Be Careful About What You Do, Say and Post

17 May

We live in an age of information. A whole world of knowledge, visuals and even the occasional YouTube wait for us on the web. We are a connected society, hurtling ever more towards a society that is always on. Is it even possible to go a day without once looking at our phones? I know I can’t because I am actually yell at by my father if my phone is not on and charged at all times, but when I need time to myself I can turn off the phone and throw it into the laundry basket, forgetting for a few blissful hours that it’s my only link to the would outside of my apartment.

But what if you couldn’t turn those images or information off, or how about the most embarrassing or saddening moment of your entire life? Within today’s society our privacy is no longer just ours to guard.  We must hope that the ethics of others hold up and that their better judgment will happen before they decided to hit the “post” button, but in one tragic case, the moral compass on what is acceptable to share went into a tailspin.

For the Nikki Catsouras family, there is no time when they are not reminded of the day their daughter died in a car accident. It’s even harder to forget when images of the aftermath of the crash were splashed all over the Internet. These are the types of photos that no family should ever have to spend the rest of their lives trying to avoid and to have them taken down from sites.  Their privacy was violated as soon as two California High Patrol shared photos of the crash investigation with other officers by email. A normal person would say they had questionable morals, but a judge recently declared that the two officers were guilty of negligence and intentional infliction of emotional distress.

The court stated: “We rely upon the CHP to protect and serve the public. It is antithetical to that expectation for the CHP to inflict harm upon us by making the ravaged remains of our loved ones the subject of Internet sensationalism. . . . O’Donnell and Reich owed the plaintiffs a duty not to exploit CHP-acquired evidence in such a manner as to place them at foreseeable risk of grave emotional distress.”

These men were in charge of keeping the family’s privacy so they would not become what they have today. Their daughter is the butt of sick jokes and the fantasies of morally questionable individuals.  Even though they are fighting to have the pictures taken down, I do not believe they will ever be rid of them. The Internet is the size of the universe and when things are removed from one location, they inevitably pop up in another. In some ways I admit that this blog post is even a slight against the family’s privacy. People will search for Nikki’s name after reading it here and continue the never-ending cycle.

If our privacy cannot be protected even after our deaths, how can we even hope to think we can remain private in life when we have the ability to speak out?

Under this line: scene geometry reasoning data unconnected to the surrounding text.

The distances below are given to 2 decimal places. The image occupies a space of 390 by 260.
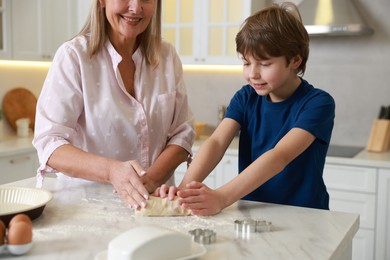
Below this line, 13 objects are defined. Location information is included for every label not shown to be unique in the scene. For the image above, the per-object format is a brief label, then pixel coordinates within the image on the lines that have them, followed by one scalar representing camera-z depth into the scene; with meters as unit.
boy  1.44
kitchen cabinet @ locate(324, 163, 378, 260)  2.84
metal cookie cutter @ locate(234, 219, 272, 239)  1.13
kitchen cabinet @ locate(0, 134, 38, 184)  3.11
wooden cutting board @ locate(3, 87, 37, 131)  3.69
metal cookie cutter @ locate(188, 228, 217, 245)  1.05
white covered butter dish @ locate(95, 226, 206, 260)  0.90
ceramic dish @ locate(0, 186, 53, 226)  1.27
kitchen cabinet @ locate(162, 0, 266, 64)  3.39
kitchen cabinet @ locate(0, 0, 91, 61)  3.41
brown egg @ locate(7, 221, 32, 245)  0.95
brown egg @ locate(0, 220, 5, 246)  0.96
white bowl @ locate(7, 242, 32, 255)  0.95
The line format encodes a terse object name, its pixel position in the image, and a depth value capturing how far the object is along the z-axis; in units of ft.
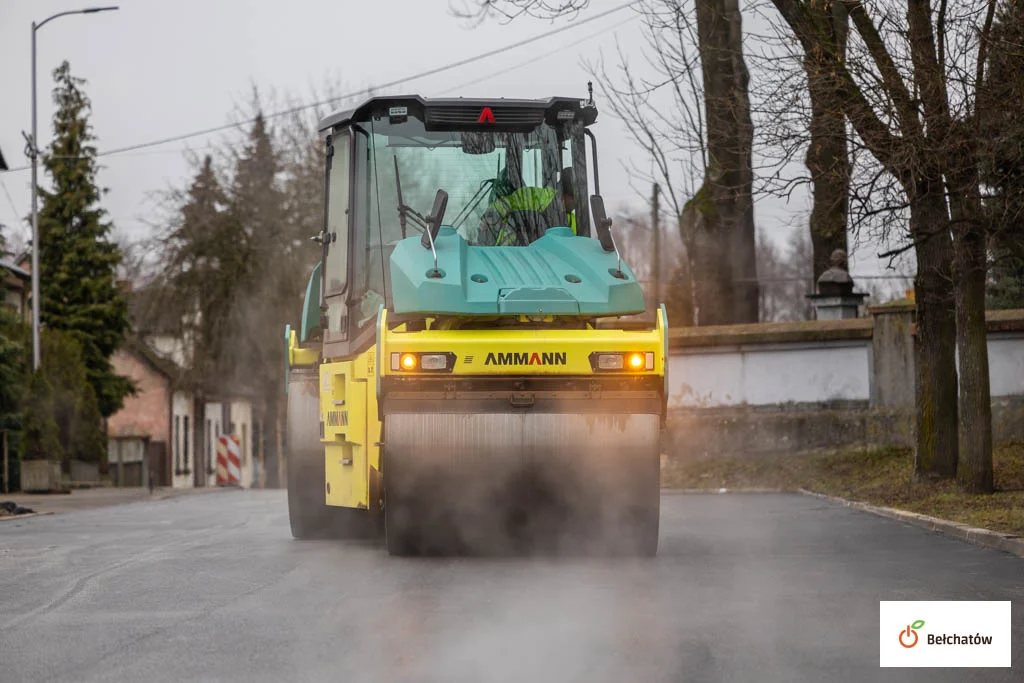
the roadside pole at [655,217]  171.53
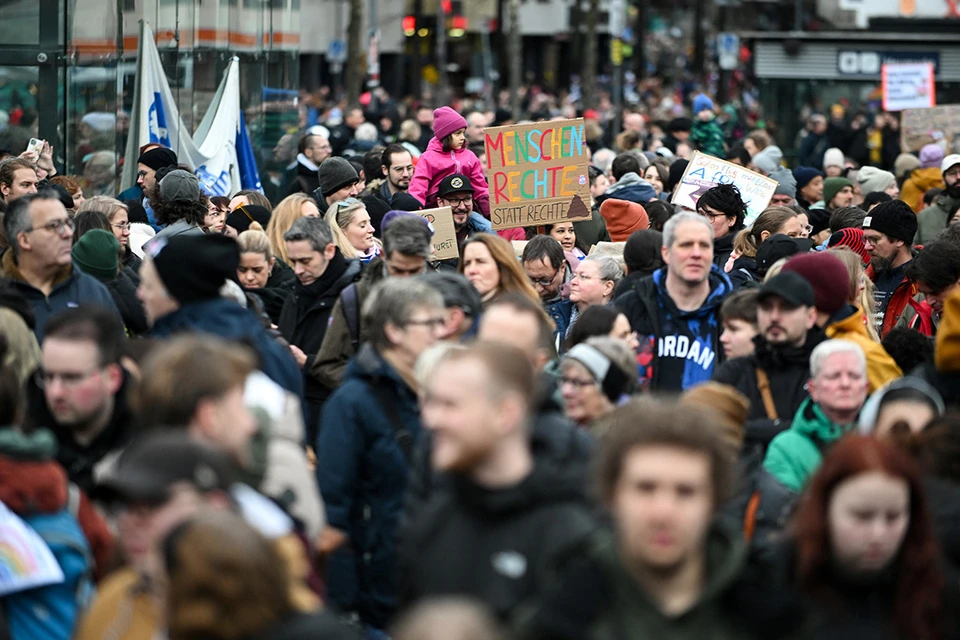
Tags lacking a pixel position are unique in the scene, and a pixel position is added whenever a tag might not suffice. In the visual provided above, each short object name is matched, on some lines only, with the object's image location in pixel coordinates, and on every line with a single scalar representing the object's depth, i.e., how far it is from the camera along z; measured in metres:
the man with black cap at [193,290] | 11.95
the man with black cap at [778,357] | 13.37
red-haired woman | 8.05
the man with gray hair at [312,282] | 16.77
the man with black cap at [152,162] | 25.02
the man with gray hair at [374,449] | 11.44
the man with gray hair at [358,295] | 15.19
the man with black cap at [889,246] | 21.22
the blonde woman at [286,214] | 20.16
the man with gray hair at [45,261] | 14.85
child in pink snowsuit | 25.00
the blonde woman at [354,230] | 19.61
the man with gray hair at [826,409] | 11.77
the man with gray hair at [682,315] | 15.43
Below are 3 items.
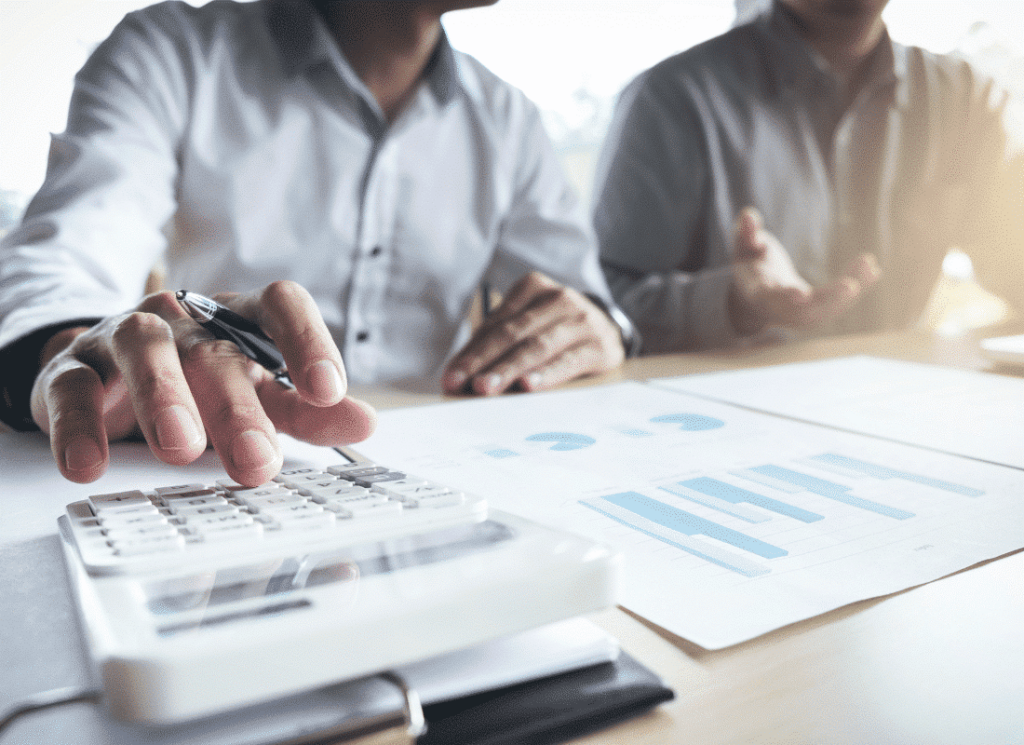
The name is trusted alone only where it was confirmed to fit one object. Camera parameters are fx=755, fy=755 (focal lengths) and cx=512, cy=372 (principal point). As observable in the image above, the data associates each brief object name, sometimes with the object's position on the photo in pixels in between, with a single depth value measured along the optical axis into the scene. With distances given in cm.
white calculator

There might be a small ray of hope in this dark tale of caution. On January 7, 2008, Meredith Emerson’s dismembered and unclothed body was found in the north Georgia mountains six days after she suddenly disappeared. It has taken two years, but the family of Meredith was finally giving the ruling that would spare the anguish felt by the Catsouras family. A Georgia Superior Court Judge issued a temporary restraining order barring Hustler magazine from acquiring the gruesome crime scene photos and not a day later the Georgia House Government Affairs Committee passed “The Meredith Emerson Memorial Privacy Act”. The passage of this law prohibits gruesome crime scene photos from being releases or disseminated.

Now, the bill does allow official members of the press to go to the Georgia Bureau of Investigation to view the photos, but under no circumstances are they allowed to make copies. Why Hustler magazine would even want to print the photos is beyond me, but they are adamant that they should have the right to view and copy the images. I guess no one at the magazine has ever been on the receiving end of an Internet meme depicting the decapitated body of a family member.

What we have to look at concerning these two cases is the effects that will carry on after. Journalists that is will cause a chilling effect and no one will even want to cover the stories, which in turn will not provide their readers with adequate information, but do we really need to see such photos to learn that there is a sick individual out there who has already done this to one girl? The press has printed such photos before, most notably of “The Black Dahlia” a.k.a. Elizabeth Short. Short’s naked, dismembered and mutilated body was photographed and printed in papers for the world to see, but there is one key difference: there was no Internet at the time.

While it was still a shameless invasion of privacy on behalf of the press, those photos could not be shared around the world in less than a day and most likely not less than a month if they deemed it necessary to share the story across the country. I will be the first to agree that our society has become overly censored and politically correct, but I draw the line way before the belief that crime scene and autopsy photos should be shared openly in the Sunday paper.